Artificial Intelligence or AI is constantly in the news, promising to transform the future (for good or ill). But can advanced computing techniques also help us with the past? And, specifically, can they help museums to open up their historic collections?
Most museums, including ours, have vast collections and are only able to show a very small percentage in their public galleries at any one time. We’ve been fortunate to be able to create the Hawking Building, at the Science and Innovation Park in Wiltshire, a vast repository for more than 320,000 objects from our collection, which is open for public tours, school and research visits.

The next stage for us is to help people find what we hold in our wondrous collection. It is most timely then that the opening of the Hawking Building coincides with the end of our major three-year research project called Congruence Engine. The project has been looking into how collections of all kinds across the country can be linked together via their digital records. This pioneering project was one of five ‘Discovery Projects’ funded by the Arts and Humanities Research Council under its ‘Towards a National Collection’ programme to research how this ambition could be fulfilled.

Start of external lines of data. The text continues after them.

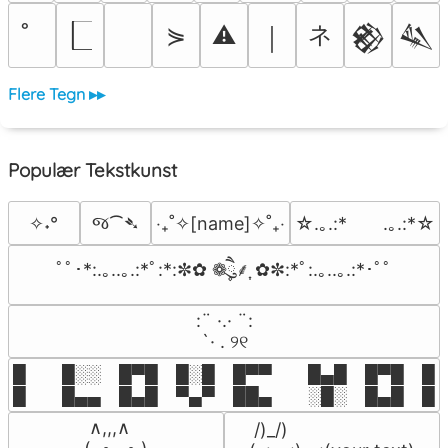
ネ
⋟
⚠
￨
𒆙
𒈑
Flere Tegn ▸▸
Populær Tekstkunst
જ⁀➴
✧˖°
‎‧₊˚✧[name]✧˚₊‧
☆.｡.:*　　.｡.:*☆
ﾟﾟ･*:.｡..｡.:*ﾟ:*:✼✿ ❁ཻུ۪۪⸙͎ ✿✼:*ﾟ:.｡..｡.:*･ﾟﾟ
⠀:¨ ·.· ¨:⠀

⠀ `· . ୨୧⠀
█  █░░ █▀█ █░█ █▀▀  █▄█ █▀█ █░█
█  █▄▄ █▄█ ▀▄▀ ██▄  ░█░ █▄█ █▄
 ∧,,,∧

 /)_/)
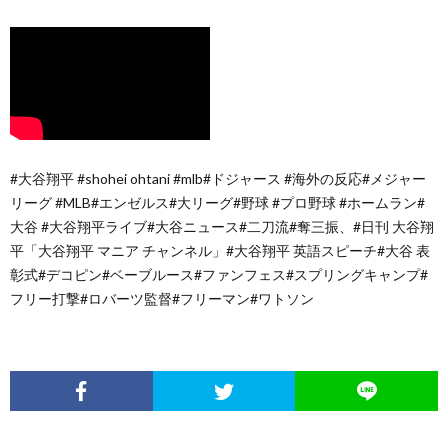
#大谷翔平 #shohei ohtani #mlb#ドジャース #海外の反応#メジャー
リーグ #MLB#エンゼルス#大リーグ#野球 #プロ野球 #ホームラン#
大谷 #大谷翔平ライブ#大谷ニュース#二刀流#奪三振、#日刊 大谷翔
平「大谷翔平 マニア チャンネル」#大谷翔平 英語スピーチ#大谷 表
彰式#デコピン#ベーブルース#ファンフェス#スプリングキャンプ#
フリー打撃#ロバーツ監督#フリーマン#ワトソン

Our project took industrial history and heritage as its subject, particularly looking into the histories of the textile, energy and communications sectors. This short film is designed to convey the spirit of our project’s investigation:
In many ways, heritage organisations are not well prepared for the age of big data. Curators most often work with very brief digital data to describe the objects in their care and on display. The many objects that have never been displayed often languish with very basic records, making them difficult to find via normal digital searches.
Curators get to know their objects better when they research them for display, but the databases that store information about individual objects have not, so far, been designed to store the connecting interpretations that are created for exhibitions. And nor do the databases as a rule include the interpretive text of publications, including the Science Museum’s once famous published collections catalogues, which are mainly just on paper.
The same rule applies to wider scholarship relating to our objects and their histories. All of these kinds of narrative, technical and contextual information has been kept in different siloes. This is only now coming to seem strange, and it is our world of big data that makes it seem strange.
In the Congruence Engine project, we set about applying a whole range of computational techniques to seek ways to link collections, including the very new generative AIs, including ChatGPT, that only became available a year into the project. Here are some of the things we made during the research:
- We created a prototype app that you can show an old photograph that includes and object – such as a phone – and it will produce images and details of related objects in the Science Museum Group and National Museums Scotland collection.
- We mined the old catalogue shown above for the names of objects, put them into an orderly list, and posted it online (on Wikidata) so that anyone with similar collections of looms or sewing machines will be able to find what each other have.
- We made a chatbot that can channel the author of a 100-year old wool manufacturing textbook to answer any question you might have about the related machines we have in our collections.
- We found a way to link the brief online descriptions of our objects to relevant articles and books. In future it will be possible to ‘trip over’ mention of an object as you read the history or, in the opposite direction, click from the object to the literature that brings it to life.
- We created complex digital ‘family trees’ that map people’s working lives to the machines they may have used and where, the things they made and the people they worked with.
- We showed that supervised generative AI is pretty good at producing catalogue entries for archives, though very bad at writing history!
- We used digital maps to show who bought what machines, and then looked alongside at other factors such as where the people who operated machines came from.
You can now read all about the project in our final published report, which can be found here. And, if you’re interested in the broader picture, please take a look at my plenary talk from the final conference here.
Machine learning, it turns out, can be pressed into service to make collections more accessible. Probably that means that digital methods will become increasingly important for museums and curators. We know that many ethical and environmental concerns arise from the new technologies, as anyone who follows the news will know. But at least with Congruence Engine and its sister projects we are well informed to take the next steps.
Congruence Engine was funded by the Arts and Humanities Research Council.